Unremarkable, that is, except for the young men who once lived there. Even allowing for the group’s liking of their new environment, and that environment’s love of the group, that Metallica would relocate themselves from Los Angeles to Northern California at the asking of a man with whom they had yet to play a single note of music displays either a level of faith that borders on the fervorous or else a sense of naivety that is not far shy of being reckless – and is possibly both. But as dysfunctional as the backgrounds of Hetfield and Mustaine may have been (and as short-lived as Ulrich’s tenure in the City of Angels may itself have been), in this action the band’s willingness to separate themselves from streets known to unknown, and to divorce themselves from family and friends, speaks of a single-mindedness that would serve them well. In plotting their course to Northern California, Metallica turned their cheek not only to a safety net of any kind but also to the notion that theirs was a union that merely ‘played’ at being a band. As immature and foolish as Hetfield, Ulrich and Mustaine were capable of being, in this regard at least their actions were those of men rather than boys.

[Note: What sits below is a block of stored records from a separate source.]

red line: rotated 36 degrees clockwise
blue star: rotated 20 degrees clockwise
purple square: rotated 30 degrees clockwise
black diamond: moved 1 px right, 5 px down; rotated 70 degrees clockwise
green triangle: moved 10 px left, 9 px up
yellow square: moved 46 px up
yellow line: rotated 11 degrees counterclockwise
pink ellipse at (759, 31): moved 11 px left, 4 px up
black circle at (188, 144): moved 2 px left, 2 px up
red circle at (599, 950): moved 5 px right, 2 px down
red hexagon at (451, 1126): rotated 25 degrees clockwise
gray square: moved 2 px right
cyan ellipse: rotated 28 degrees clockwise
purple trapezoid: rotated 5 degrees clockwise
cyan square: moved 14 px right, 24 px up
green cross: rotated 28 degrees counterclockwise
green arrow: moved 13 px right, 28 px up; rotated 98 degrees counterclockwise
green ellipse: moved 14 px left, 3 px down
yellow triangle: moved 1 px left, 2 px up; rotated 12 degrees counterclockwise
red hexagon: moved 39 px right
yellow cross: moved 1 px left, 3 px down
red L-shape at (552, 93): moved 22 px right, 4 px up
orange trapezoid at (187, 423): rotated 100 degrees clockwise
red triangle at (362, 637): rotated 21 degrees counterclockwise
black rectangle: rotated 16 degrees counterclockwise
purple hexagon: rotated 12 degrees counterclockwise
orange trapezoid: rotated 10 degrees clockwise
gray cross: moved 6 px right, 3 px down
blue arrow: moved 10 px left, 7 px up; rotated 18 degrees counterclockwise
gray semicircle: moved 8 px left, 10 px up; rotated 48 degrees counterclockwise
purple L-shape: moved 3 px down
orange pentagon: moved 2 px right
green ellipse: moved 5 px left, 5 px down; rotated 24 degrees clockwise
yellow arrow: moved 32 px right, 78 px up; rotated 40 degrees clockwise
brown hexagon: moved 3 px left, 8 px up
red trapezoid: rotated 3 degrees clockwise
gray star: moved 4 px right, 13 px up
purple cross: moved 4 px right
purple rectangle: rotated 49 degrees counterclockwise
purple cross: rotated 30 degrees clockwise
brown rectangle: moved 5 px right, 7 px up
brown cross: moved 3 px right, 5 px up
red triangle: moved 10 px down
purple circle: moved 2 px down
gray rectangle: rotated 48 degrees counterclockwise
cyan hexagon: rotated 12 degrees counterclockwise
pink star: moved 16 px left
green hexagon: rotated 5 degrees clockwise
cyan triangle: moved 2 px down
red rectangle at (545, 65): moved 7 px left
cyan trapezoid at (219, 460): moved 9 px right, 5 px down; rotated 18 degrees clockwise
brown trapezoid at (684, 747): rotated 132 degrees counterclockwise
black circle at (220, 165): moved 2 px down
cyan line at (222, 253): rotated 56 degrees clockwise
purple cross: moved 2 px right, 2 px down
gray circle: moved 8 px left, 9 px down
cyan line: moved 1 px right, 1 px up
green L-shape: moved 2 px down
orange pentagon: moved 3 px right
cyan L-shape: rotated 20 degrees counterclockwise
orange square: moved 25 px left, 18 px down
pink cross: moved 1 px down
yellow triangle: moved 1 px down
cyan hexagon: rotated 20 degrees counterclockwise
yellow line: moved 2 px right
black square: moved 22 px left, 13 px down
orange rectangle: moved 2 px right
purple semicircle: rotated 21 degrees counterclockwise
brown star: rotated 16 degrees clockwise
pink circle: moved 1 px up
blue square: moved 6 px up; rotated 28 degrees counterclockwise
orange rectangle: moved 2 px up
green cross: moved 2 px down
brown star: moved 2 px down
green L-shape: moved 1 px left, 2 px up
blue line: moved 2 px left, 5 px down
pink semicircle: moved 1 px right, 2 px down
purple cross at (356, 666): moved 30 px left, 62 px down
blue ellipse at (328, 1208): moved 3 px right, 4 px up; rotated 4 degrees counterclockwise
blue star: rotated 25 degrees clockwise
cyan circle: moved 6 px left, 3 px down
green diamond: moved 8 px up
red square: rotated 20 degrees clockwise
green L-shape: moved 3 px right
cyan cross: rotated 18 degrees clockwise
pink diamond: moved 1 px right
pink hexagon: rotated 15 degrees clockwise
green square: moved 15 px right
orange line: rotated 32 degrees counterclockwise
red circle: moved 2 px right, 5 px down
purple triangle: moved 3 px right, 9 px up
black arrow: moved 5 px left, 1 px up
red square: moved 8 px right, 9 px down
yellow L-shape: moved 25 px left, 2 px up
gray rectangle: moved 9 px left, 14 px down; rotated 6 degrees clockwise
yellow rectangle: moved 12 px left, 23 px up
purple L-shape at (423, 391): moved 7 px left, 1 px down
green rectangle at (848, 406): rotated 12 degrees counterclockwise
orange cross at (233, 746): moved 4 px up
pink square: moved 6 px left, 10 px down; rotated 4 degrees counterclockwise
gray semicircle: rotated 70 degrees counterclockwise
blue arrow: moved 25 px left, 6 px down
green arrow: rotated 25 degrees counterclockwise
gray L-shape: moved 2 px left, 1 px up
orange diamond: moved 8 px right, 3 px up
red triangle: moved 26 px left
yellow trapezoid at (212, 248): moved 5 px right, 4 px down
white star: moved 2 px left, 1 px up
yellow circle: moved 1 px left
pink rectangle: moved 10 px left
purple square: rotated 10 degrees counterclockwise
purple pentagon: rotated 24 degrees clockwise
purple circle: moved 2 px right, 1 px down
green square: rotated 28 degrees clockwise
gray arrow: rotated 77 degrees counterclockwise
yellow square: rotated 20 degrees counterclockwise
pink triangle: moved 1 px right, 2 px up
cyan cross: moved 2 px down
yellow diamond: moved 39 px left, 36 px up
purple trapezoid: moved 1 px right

‘We knew that there was something about [Metallica] that was beyond all the rest [of the bands populating the Bay Area],’ recalls Steve Souza. ‘Exodus shows back in the day, even when I was not in the band, with [original vocalist] Paul [Baloff], were probably some of the most violent and brutal shows you’ve ever seen, way more violent than Metallica. But Metallica had the flair and the sound.’

‘We started being more comfortable with ourselves, more confident,’ is Ulrich’s recollection. ‘We started feeling that we
were belonging to something that was happening, and that was bigger than ourselves, that we
belonged
instead of being on the outer fringes.’

That it was San Francisco and other cities in and around the Bay Area that provided the germ of an idea for thrash metal, as well as being the setting for its most fertile and violent breeding ground, at first appears to be an incongruous truth. Despite the vibrations caused by groups such as Exodus and Testament as well as a host of other frenetic and precise local metal acts, it was only Metallica whose appeal possessed sufficient force to break through thrash metal’s ghetto walls and secure real estate in the mainstream. As such, the cultural movement that is still most closely associated with the area – then, as now – is that of the hippie and flower-power movement of the Sixties, where the sounds of bands such as the Grateful Dead and Jefferson Airplane could be heard along the drug-enriched thoroughfares surrounding the ‘tune in, turn on, drop out’ bohemian enclave of Haight Ashbury. Elsewhere, the 1967 song which took the city as its title found singer Scott McKenzie requesting, ‘If you’re going to San Francisco, be sure to wear some flowers in your hair.’